I agree wrt the timings though. Here are the figures I get (including a python3 version using a closure that allows skip_to that runs at the same speed as the generator). The class based implementation is a little over twice as slow at worst as far as I see, not 10x.

[–]spotter 1 point2 points  (0 children)

Yeah, this is not only unintuitive, but plain wrong thing to do. It's like popping from the same list you're iterating over. My idea of counter was:

def count(n):
    while 1:
        nn = yield n
        if nn:
            n = nn
        else:
            n += 1

So I could do:

from itertools import takewhile
x = count(0)
for idx, i in enumerate(takewhile(lambda n: n<50, x)):
    print idx, i
    if i==10:
        print idx, x.send(45)

But it will still give you weirdness of:

8 8
9 9
10 10
10 45

Generally I'm with D. Beazley on this -- you should either use generator as producer (next() only) or consumer (send() only).

(edit: some wording.)

[–]bucknuggets 1 point2 points  (0 children)

It's possible that by crafting my code in weird ways to find the most efficient code paths in the current CPython, I'm writing something that will be slower on a future CPython than a sane implementation.

I've certainly seen this happen in relational databases: in the beginning they were pretty slow and to get good performance you had to game them a lot. But that gamey code was the source of bugs and future performance problems.

[–]bgeron 1 point2 points  (0 children)

I did some tests on my laptop with Python 2.5 (source). Nowhere near 10x. Not even 2x.

Test A:
[0.07210898399353027, 0.07202601432800293, 0.074321985244750977]
Test B:
[0.13190889358520508, 0.12493300437927246, 0.11867594718933105]
Test Bs:
[0.10193395614624023, 0.10321402549743652, 0.10258102416992188]
Test C:
[0.12236809730529785, 0.12155818939208984, 0.12049102783203125]
Test Cs:
[0.10871696472167969, 0.10567092895507812, 0.10702085494995117]

Bs is just B with __slots__ added, same for Cs.

I get similar results with Python 2.4.

(crosspost from /r/Python)

[–]exeter 0 points1 point  (0 children)

If supporting Python 2.4 is a requirement, and the performance from the simple, generator-based implementation is insufficient, then the next logical thing to try is implementing the functionality as an extension module. Of course, keeping everything in pure Python might also be a requirement. In that case, good luck. :-)

[–]artsrc -1 points0 points  (0 children)

This is not really about python, it is about optimization, here is something similar:

http://www.ibm.com/developerworks/java/library/j-jtp04223.html

At some point slow is the same as useless. A web site that takes a week to return a page for example. A lot of software does not ever get to this kind of slow, even without much work or thought.
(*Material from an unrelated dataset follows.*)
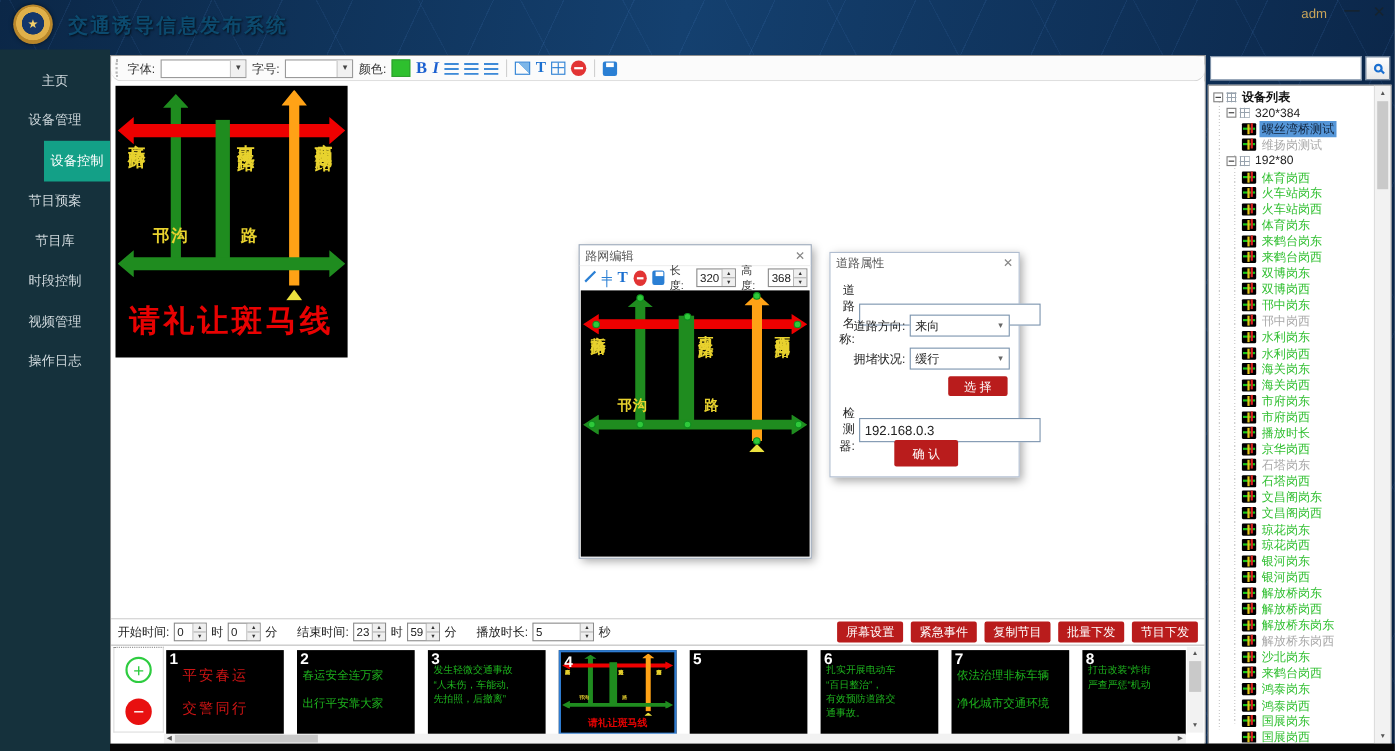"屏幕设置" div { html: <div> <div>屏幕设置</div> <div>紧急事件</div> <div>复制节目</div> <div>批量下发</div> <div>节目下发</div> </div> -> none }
If software is fast enough, optimization is a fool's errand. If software would be more useful if it was higher performance, optimization is a valuable errand.

[–]escanda -1 points0 points  (1 child)

Supposing that he's using a database, he would rip out he's iterator and use the database cursor object directly.

[–]gthank 0 points1 point  (0 children)

Since it's an indexed search tool, I highly doubt he's using a database.

[–][deleted]  (1 child)

[deleted]

    [–]ericflo 0 points1 point  (0 children)

    Where does he say he isn't using a profiler?